◆ **Extrait de page**:
■ ■ ■ ■ ■ ■ ■

31.      MM. Sjöberg et Gerdin ont fait appel devant le Svea hovrätt (cour d’appel de Stockholm) (Suède), lequel a, dans un premier temps, refusé de permettre une procédure d’appel dans les deux affaires. Ils ont contesté cette décision de refus devant le Högsta domstolen (Cour suprême), qui a rendu une décision autorisant la recevabilité de l’appel et a renvoyé l’affaire devant le Svea hovrätt.

32.      Le Högsta domstolen a fondé principalement cette décision sur le motif selon lequel «[i]l existe une incertitude quant au point de savoir si les dispositions pénales de la lotterilagen donnent matière à une application non discriminatoire lorsqu’il est question de promotion de la participation, d’une part, à des loteries organisées sans autorisation sur le territoire national et, d’autre part, à des loteries organisées à l’étranger. […] En tout état de cause, se pose en outre la question de savoir si les restrictions à la libre prestation des services constituées par les articles 38 et 54 de la lotterilagen peuvent être admises au motif qu’elles relèvent des exceptions explicitement prévues par le traité CE ou si elles peuvent être justifiées par des raisons impérieuses d’intérêt général et être dès lors considérées comme proportionnées».

■ ■ ■ ■ ■ ■ ■

◆ **Lignes de données**:

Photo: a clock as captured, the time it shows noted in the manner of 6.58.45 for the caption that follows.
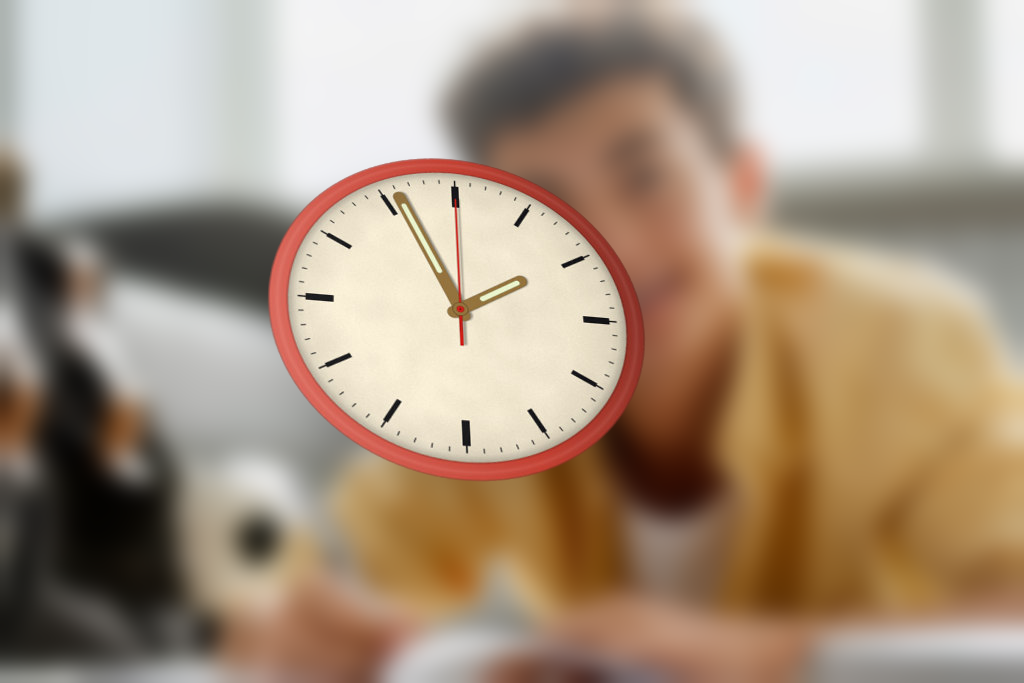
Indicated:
1.56.00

■ ■ ■ ■ ■ ■ ■

◆ **Travail à faire**:
Répondez s'il vous plaît aux questions suivantes à partir de l'extrait sur l'appel de MM. Sjöberg et Gerdin.
(a) Quelle juridiction a d'abord refusé de permettre une procédure d'appel ?
(b) Quels articles de la lotterilagen sont cités comme constituant des restrictions à la libre prestation des services ?
(c) À quelle juridiction le Högsta domstolen a-t-il renvoyé l'affaire ?

◆ **Réponse**:
(a) Le Svea hovrätt (cour d'appel de Stockholm).
(b) Les articles 38 et 54.
(c) Au Svea hovrätt.